Quisiera concluir refiriéndome a un lugar común de las reflexiones políticas en la Hispanoamérica decimonónica: estas insistieron una y otra vez en la inexperiencia de los colonos de la región en lo relativo a las lides representativas y le otorgaron un valor explicativo, subrayando el lastre que ello significó para la vida independiente. A diferencia de los angloamericanos, que contaron con verdaderos órganos representativos, los cabildos habrían sido una escuela de vicios y malas prácticas. Quizás valga la pena retomar y desarrollar la idea y preguntarse si, efectivamente, la separación de España generó cambios políticos y sociales más rupturistas y por ello mismo más difíciles de asimilar (no está de más recordar que los norteamericanos hicieron su revolución en nombre de una tradición de gobierno falseada por la metrópoli). Hispanoamérica se distinguía por la complejidad de sus jerarquías raciales (en lugar del sistema bipolar, blanco y negro, de las colonias inglesas, para retomar los términos empleados por Robin Blackburn). Además, la larga guerra contra la metrópoli, el carácter intempestivo del republicanismo resultante (en el contexto de las Restauraciones) y las amenazas que debió enfrentar a lo largo del siglo, así como el arduo despegue económico compusieron un escenario tormentoso: exigencias crecientes, recursos escasos, prerrogativas asediadas e incremento de la competencia política.

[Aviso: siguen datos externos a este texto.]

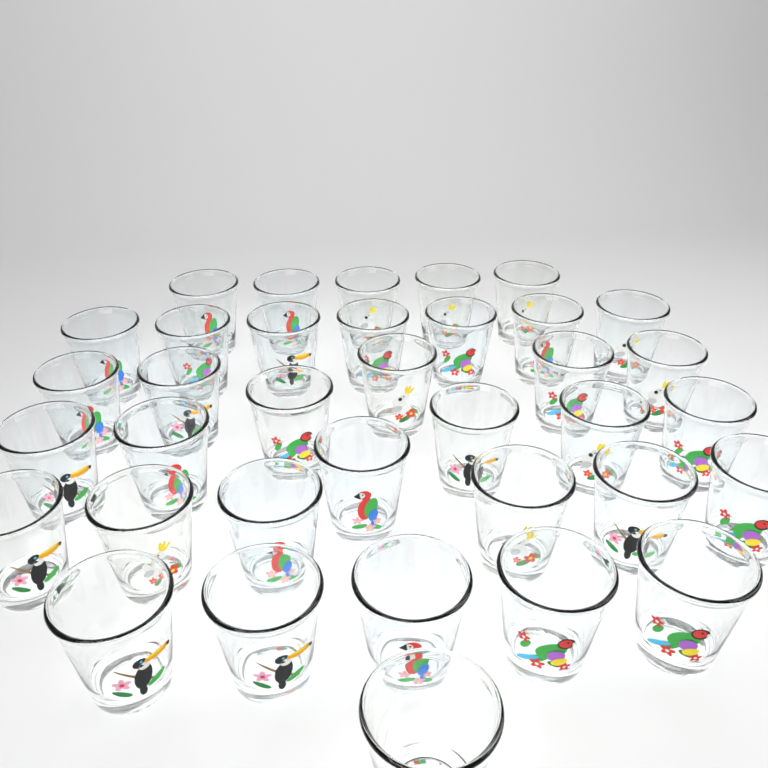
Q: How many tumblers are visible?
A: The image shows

Repúblicas del Nuevo Mundo es una obra sosegada, clara y corta, virtudes todas que lo hacen recomendable para un público amplio y especialmente para los historiadores, abstraídos por lo general en la confección de artículos para revistas especializadas o de libros de escaso tiraje y circulación. Es también una obra general, y por ello muy ambiciosa, pues abarca un área gigantesca (en términos geográficos e históricos), lo que de nuevo ofrece un contraste saludable con la tendencia del gremio a privilegiar el estudio de períodos limitados y de cuestiones muy acotadas. Los comentarios precedentes son una manera de saludar la apuesta y sus resultados y una invitación para que Hilda Sabato comparta con nosotros las razones de ciertas decisiones que presidieron la redacción del libro.